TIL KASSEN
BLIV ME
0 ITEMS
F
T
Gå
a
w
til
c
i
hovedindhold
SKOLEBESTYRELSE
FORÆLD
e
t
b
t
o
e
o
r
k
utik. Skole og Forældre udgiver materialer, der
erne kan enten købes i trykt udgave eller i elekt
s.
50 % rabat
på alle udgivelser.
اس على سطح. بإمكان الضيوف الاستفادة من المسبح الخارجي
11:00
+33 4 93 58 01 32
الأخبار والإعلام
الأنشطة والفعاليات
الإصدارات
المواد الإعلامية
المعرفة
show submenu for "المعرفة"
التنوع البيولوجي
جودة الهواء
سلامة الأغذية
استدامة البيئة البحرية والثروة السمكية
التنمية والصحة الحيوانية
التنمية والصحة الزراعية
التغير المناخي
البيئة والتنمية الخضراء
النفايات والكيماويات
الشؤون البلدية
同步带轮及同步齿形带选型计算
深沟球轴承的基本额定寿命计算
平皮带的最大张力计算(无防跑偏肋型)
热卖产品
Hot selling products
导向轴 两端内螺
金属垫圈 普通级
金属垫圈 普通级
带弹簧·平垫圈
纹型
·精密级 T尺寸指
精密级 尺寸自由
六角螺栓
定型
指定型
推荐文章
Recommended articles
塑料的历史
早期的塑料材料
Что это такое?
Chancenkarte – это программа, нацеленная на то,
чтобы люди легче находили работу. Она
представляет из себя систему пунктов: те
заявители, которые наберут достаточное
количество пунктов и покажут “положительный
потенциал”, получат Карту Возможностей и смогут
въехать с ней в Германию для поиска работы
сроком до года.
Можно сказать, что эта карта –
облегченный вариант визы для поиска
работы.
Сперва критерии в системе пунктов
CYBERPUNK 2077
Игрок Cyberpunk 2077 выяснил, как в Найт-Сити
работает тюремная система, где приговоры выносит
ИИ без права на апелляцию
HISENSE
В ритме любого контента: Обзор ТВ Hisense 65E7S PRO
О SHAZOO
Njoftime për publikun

+ + + +

* _Task details_:
Pull every line of text from the data above and reproduce each one verbatim, in its original order.

* _Result for this exercise_:
TIL KASSEN
BLIV ME
0 ITEMS
F
T
Gå
a
w
til
c
i
hovedindhold
SKOLEBESTYRELSE
FORÆLD
e
t
b
t
o
e
o
r
k
utik. Skole og Forældre udgiver materialer, der
erne kan enten købes i trykt udgave eller i elekt
s.
50 % rabat
på alle udgivelser.
اس على سطح. بإمكان الضيوف الاستفادة من المسبح الخارجي
11:00
+33 4 93 58 01 32
الأخبار والإعلام
الأنشطة والفعاليات
الإصدارات
المواد الإعلامية
المعرفة
show submenu for "المعرفة"
التنوع البيولوجي
جودة الهواء
سلامة الأغذية
استدامة البيئة البحرية والثروة السمكية
التنمية والصحة الحيوانية
التنمية والصحة الزراعية
التغير المناخي
البيئة والتنمية الخضراء
النفايات والكيماويات
الشؤون البلدية
同步带轮及同步齿形带选型计算
深沟球轴承的基本额定寿命计算
平皮带的最大张力计算(无防跑偏肋型)
热卖产品
Hot selling products
导向轴 两端内螺
金属垫圈 普通级
金属垫圈 普通级
带弹簧·平垫圈
纹型
·精密级 T尺寸指
精密级 尺寸自由
六角螺栓
定型
指定型
推荐文章
Recommended articles
塑料的历史
早期的塑料材料
Что это такое?
Chancenkarte – это программа, нацеленная на то,
чтобы люди легче находили работу. Она
представляет из себя систему пунктов: те
заявители, которые наберут достаточное
количество пунктов и покажут “положительный
потенциал”, получат Карту Возможностей и смогут
въехать с ней в Германию для поиска работы
сроком до года.
Можно сказать, что эта карта –
облегченный вариант визы для поиска
работы.
Сперва критерии в системе пунктов
CYBERPUNK 2077
Игрок Cyberpunk 2077 выяснил, как в Найт-Сити
работает тюремная система, где приговоры выносит
ИИ без права на апелляцию
HISENSE
В ритме любого контента: Обзор ТВ Hisense 65E7S PRO
О SHAZOO
Njoftime për publikun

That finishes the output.